» **WHAT YOU ARE ASKED TO DO**
Leaving the images aside, transcribe all the data below exactly.

_ _ _ _

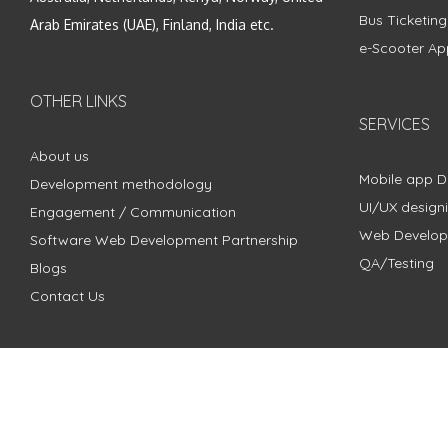
Bus Ticketin
Arab Emirates (UAE), Finland, India etc.
e-Scooter Ap
OTHER LINKS
SERVICES
About us
Mobile app 
Development methodology
UI/UX design
Engagement / Communication
Web Develo
Software Web Development Partnership
QA/Testing
Blogs
Contact Us
Copyright © 2018 - 2024 ZimbleCode | All Rights Reserved |
Pri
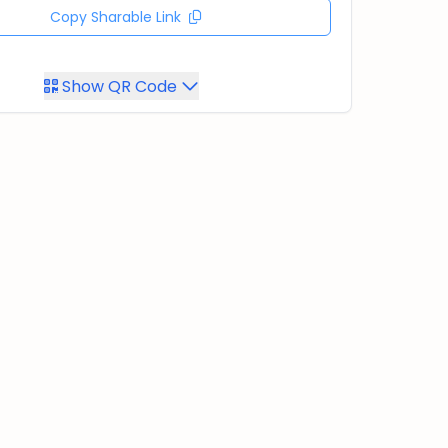
Copy Sharable Link
Show QR Code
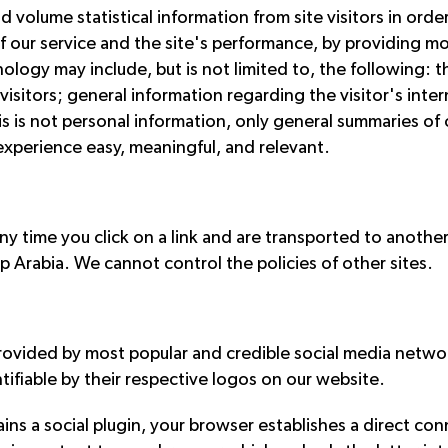
volume statistical information from site visitors in order 
f our service and the site's performance, by providing mo
ology may include, but is not limited to, the following: th
of visitors; general information regarding the visitor's int
his is not personal information, only general summaries of 
 experience easy, meaningful, and relevant.
Any time you click on a link and are transported to anothe
op Arabia. We cannot control the policies of other sites.
rovided by most popular and credible social media networ
tifiable by their respective logos on our website.
ins a social plugin, your browser establishes a direct c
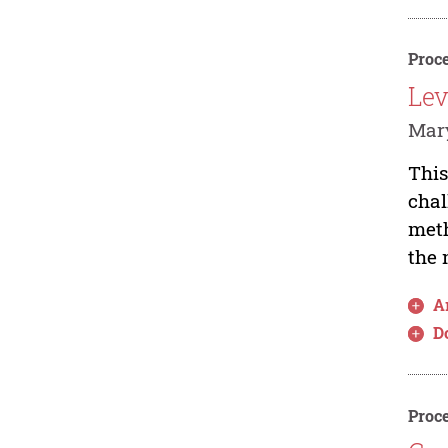
Proce
Lev
Mar
This
chal
meth
the 
Ar
D
Proce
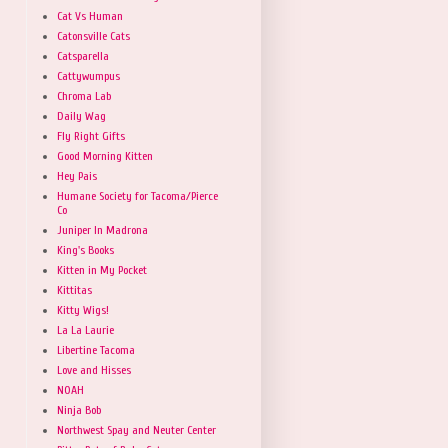
Cat Vs Human
Catonsville Cats
Catsparella
Cattywumpus
Chroma Lab
Daily Wag
Fly Right Gifts
Good Morning Kitten
Hey Pais
Humane Society for Tacoma/Pierce
Co
Juniper In Madrona
King's Books
Kitten in My Pocket
Kittitas
Kitty Wigs!
La La Laurie
Libertine Tacoma
Love and Hisses
NOAH
Ninja Bob
Northwest Spay and Neuter Center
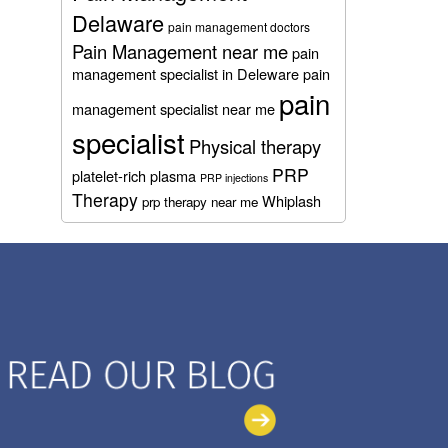
Delaware
pain management doctors
Pain Management near me
pain
management specialist in Deleware
pain
pain
management specialist near me
specialist
Physical therapy
PRP
platelet-rich plasma
PRP injections
Therapy
Whiplash
prp therapy near me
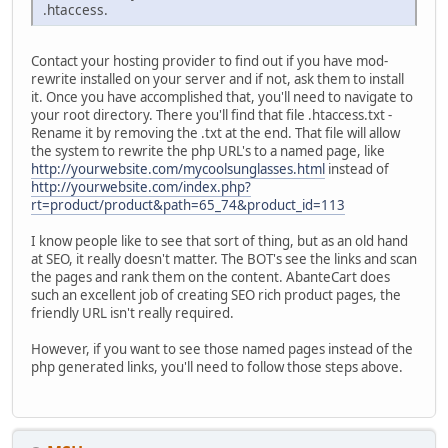
.htaccess.
Contact your hosting provider to find out if you have mod-
rewrite installed on your server and if not, ask them to install
it. Once you have accomplished that, you'll need to navigate to
your root directory. There you'll find that file .htaccess.txt -
Rename it by removing the .txt at the end. That file will allow
the system to rewrite the php URL's to a named page, like
http://yourwebsite.com/mycoolsunglasses.html
instead of
http://yourwebsite.com/index.php?
rt=product/product&path=65_74&product_id=113
I know people like to see that sort of thing, but as an old hand
at SEO, it really doesn't matter. The BOT's see the links and scan
the pages and rank them on the content. AbanteCart does
such an excellent job of creating SEO rich product pages, the
friendly URL isn't really required.
However, if you want to see those named pages instead of the
php generated links, you'll need to follow those steps above.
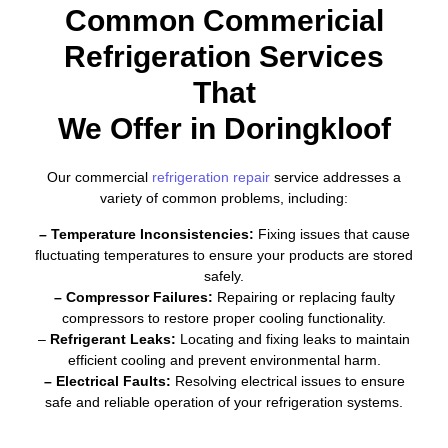
Common Commericial
Refrigeration Services
That
We Offer in Doringkloof
Our commercial
refrigeration repair
service addresses a
variety of common problems, including:
– Temperature Inconsistencies:
Fixing issues that cause
fluctuating temperatures to ensure your products are stored
safely.
– Compressor Failures:
Repairing or replacing faulty
compressors to restore proper cooling functionality.
–
Refrigerant Leaks:
Locating and fixing leaks to maintain
efficient cooling and prevent environmental harm.
– Electrical Faults:
Resolving electrical issues to ensure
safe and reliable operation of your refrigeration systems.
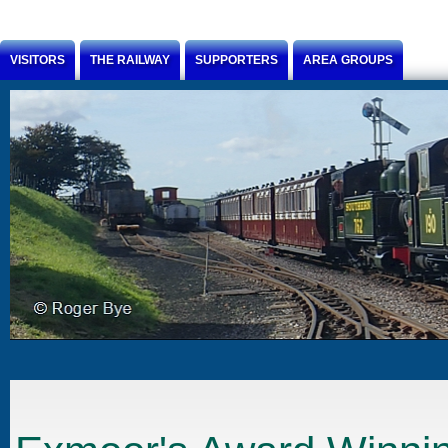
Jump to Content
VISITORS
THE RAILWAY
SUPPORTERS
AREA GROUPS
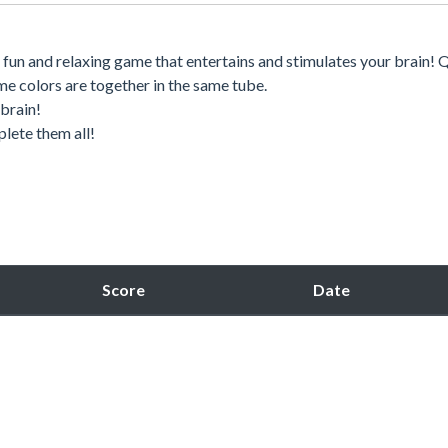
 a fun and relaxing game that entertains and stimulates your brain! 
same colors are together in the same tube.
 brain!
plete them all!
Score
Date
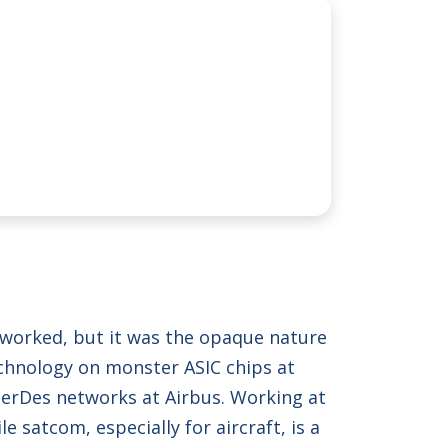
y worked, but it was the opaque nature
echnology on monster ASIC chips at
 SerDes networks at Airbus. Working at
satcom, especially for aircraft, is a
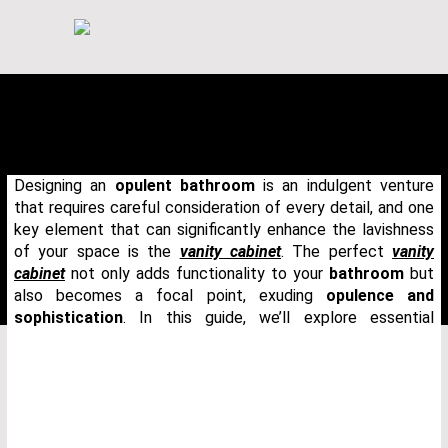
Designing an
opulent bathroom
is an indulgent venture
that requires careful consideration of every detail, and one
key element that can significantly enhance the lavishness
of your space is the
vanity cabinet
. The perfect
vanity
cabinet
not only adds functionality to your
bathroom
but
also becomes a focal point, exuding
opulence and
sophistication
. In this guide, we’ll explore essential
THANK YOU FOR YOUR REQUEST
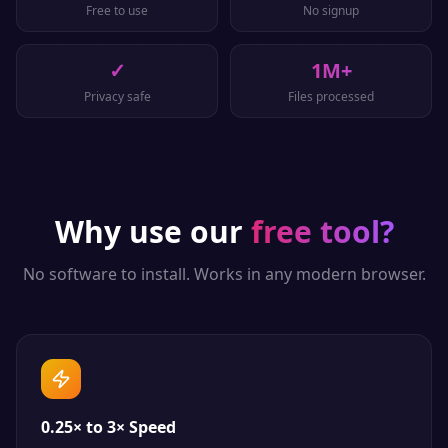
Free to use
No signup
✓
1M+
Privacy safe
Files processed
Why use our
free tool?
No software to install. Works in any modern browser.
0.25× to 3× Speed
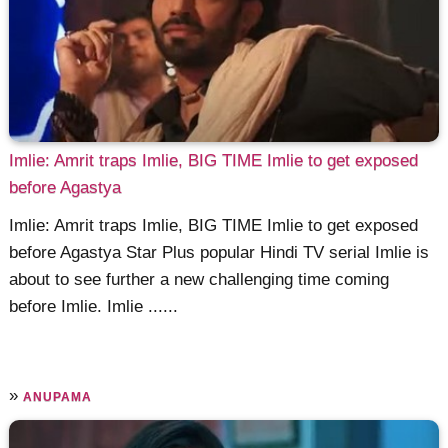
Imlie: Amrit traps Imlie, BIG TIME Imlie to get exposed
before Agastya
Imlie: Amrit traps Imlie, BIG TIME Imlie to get exposed
before Agastya Star Plus popular Hindi TV serial Imlie is
about to see further a new challenging time coming
before Imlie. Imlie ......
»
ANUPAMA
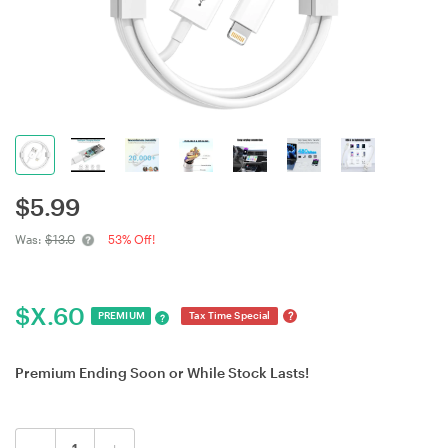
$
5.99
Was:
$13.0
53% Off!
$
X.60
?
PREMIUM
Tax Time Special
?
Premium Ending Soon or While Stock Lasts!
-
+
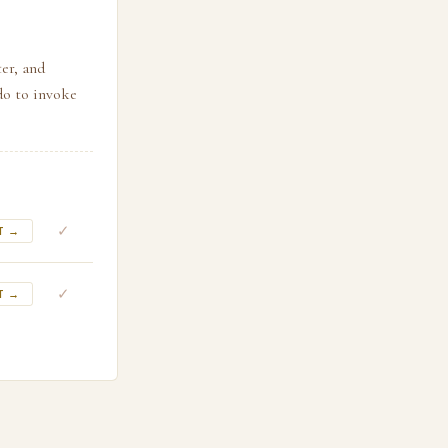
er, and
do to invoke
✓
T →
✓
T →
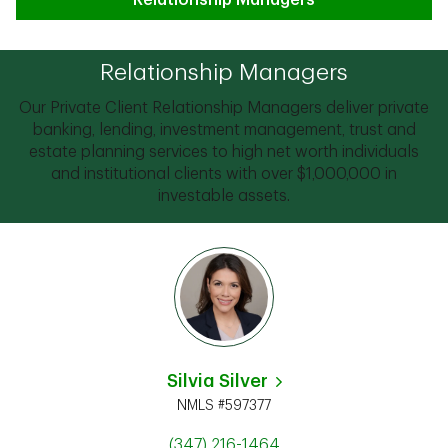
Relationship Managers
Relationship Managers
Our Private Client Relationship Managers deliver private
banking, lending, investment management, trust and
estate planning services to high net worth individuals
and institutional clients with over $1,000,000 in
investable assets.
Silvia Silver
NMLS #597377
(347) 216-1464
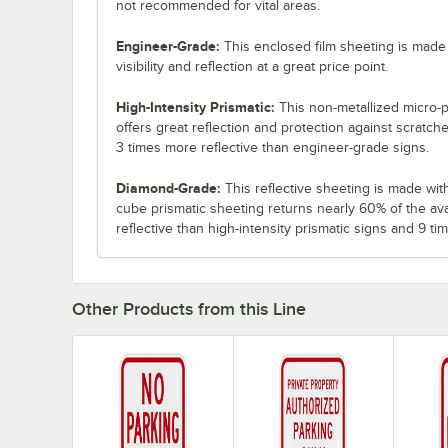
not recommended for vital areas.
Engineer-Grade:
This enclosed film sheeting is made 
visibility and reflection at a great price point.
High-Intensity Prismatic:
This non-metallized micro-p
offers great reflection and protection against scratch
3 times more reflective than engineer-grade signs.
Diamond-Grade:
This reflective sheeting is made with 3
cube prismatic sheeting returns nearly 60% of the ava
reflective than high-intensity prismatic signs and 9 t
Other Products from this Line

_ _ _ _

» **ANSWER TO THIS EXERCISE**
Bus Ticketin
Arab Emirates (UAE), Finland, India etc.
e-Scooter Ap
OTHER LINKS
SERVICES
About us
Mobile app 
Development methodology
UI/UX design
Engagement / Communication
Web Develo
Software Web Development Partnership
QA/Testing
Blogs
Contact Us
Copyright © 2018 - 2024 ZimbleCode | All Rights Reserved |
Pri
Copy Sharable Link
Show QR Code
volume statistical information from site visitors in order 
f our service and the site's performance, by providing mo
ology may include, but is not limited to, the following: th
of visitors; general information regarding the visitor's int
his is not personal information, only general summaries of 
 experience easy, meaningful, and relevant.
Any time you click on a link and are transported to anothe
op Arabia. We cannot control the policies of other sites.
rovided by most popular and credible social media networ
tifiable by their respective logos on our website.
ins a social plugin, your browser establishes a direct c
Proce
Lev
Mar
This
chal
meth
the 
Ar
D
Proce
Cat Vs Human
Catonsville Cats
Catsparella
Cattywumpus
Chroma Lab
Daily Wag
Fly Right Gifts
Good Morning Kitten
Hey Pais
Humane Society for Tacoma/Pierce
Co
Juniper In Madrona
King's Books
Kitten in My Pocket
Kittitas
Kitty Wigs!
La La Laurie
Libertine Tacoma
Love and Hisses
NOAH
Ninja Bob
Northwest Spay and Neuter Center
Delaware
pain management doctors
Pain Management near me
pain
management specialist in Deleware
pain
pain
management specialist near me
specialist
Physical therapy
PRP
platelet-rich plasma
PRP injections
Therapy
Whiplash
prp therapy near me
.htaccess.
Contact your hosting provider to find out if you have mod-
rewrite installed on your server and if not, ask them to install
it. Once you have accomplished that, you'll need to navigate to
your root directory. There you'll find that file .htaccess.txt -
Rename it by removing the .txt at the end. That file will allow
the system to rewrite the php URL's to a named page, like
http://yourwebsite.com/mycoolsunglasses.html
instead of
http://yourwebsite.com/index.php?
rt=product/product&path=65_74&product_id=113
I know people like to see that sort of thing, but as an old hand
at SEO, it really doesn't matter. The BOT's see the links and scan
the pages and rank them on the content. AbanteCart does
such an excellent job of creating SEO rich product pages, the
friendly URL isn't really required.
However, if you want to see those named pages instead of the
php generated links, you'll need to follow those steps above.
Common Commericial
Refrigeration Services
That
We Offer in Doringkloof
Our commercial
refrigeration repair
service addresses a
variety of common problems, including:
– Temperature Inconsistencies:
Fixing issues that cause
fluctuating temperatures to ensure your products are stored
safely.
– Compressor Failures:
Repairing or replacing faulty
compressors to restore proper cooling functionality.
–
Refrigerant Leaks:
Locating and fixing leaks to maintain
efficient cooling and prevent environmental harm.
– Electrical Faults:
Resolving electrical issues to ensure
safe and reliable operation of your refrigeration systems.
Jump to Content
VISITORS
THE RAILWAY
SUPPORTERS
AREA GROUPS
 a fun and relaxing game that entertains and stimulates your brain! 
same colors are together in the same tube.
 brain!
plete them all!
Score
Date
y worked, but it was the opaque nature
echnology on monster ASIC chips at
 SerDes networks at Airbus. Working at
satcom, especially for aircraft, is a
Designing an
opulent bathroom
is an indulgent venture
that requires careful consideration of every detail, and one
key element that can significantly enhance the lavishness
of your space is the
vanity cabinet
. The perfect
vanity
cabinet
not only adds functionality to your
bathroom
but
also becomes a focal point, exuding
opulence and
sophistication
. In this guide, we’ll explore essential
THANK YOU FOR YOUR REQUEST
Free to use
No signup
✓
1M+
Privacy safe
Files processed
Why use our
free tool?
No software to install. Works in any modern browser.
0.25× to 3× Speed
Imlie: Amrit traps Imlie, BIG TIME Imlie to get exposed
before Agastya
Imlie: Amrit traps Imlie, BIG TIME Imlie to get exposed
before Agastya Star Plus popular Hindi TV serial Imlie is
about to see further a new challenging time coming
before Imlie. Imlie ......
»
ANUPAMA
$
5.99
Was:
$13.0
53% Off!
$
X.60
?
PREMIUM
Tax Time Special
?
Premium Ending Soon or While Stock Lasts!
-
+
er, and
do to invoke
✓
T →
✓
T →
Relationship Managers
Relationship Managers
Our Private Client Relationship Managers deliver private
banking, lending, investment management, trust and
estate planning services to high net worth individuals
and institutional clients with over $1,000,000 in
investable assets.
Silvia Silver
NMLS #597377
(347) 216-1464
not recommended for vital areas.
Engineer-Grade:
This enclosed film sheeting is made 
visibility and reflection at a great price point.
High-Intensity Prismatic:
This non-metallized micro-p
offers great reflection and protection against scratch
3 times more reflective than engineer-grade signs.
Diamond-Grade:
This reflective sheeting is made with 3
cube prismatic sheeting returns nearly 60% of the ava
reflective than high-intensity prismatic signs and 9 t
Other Products from this Line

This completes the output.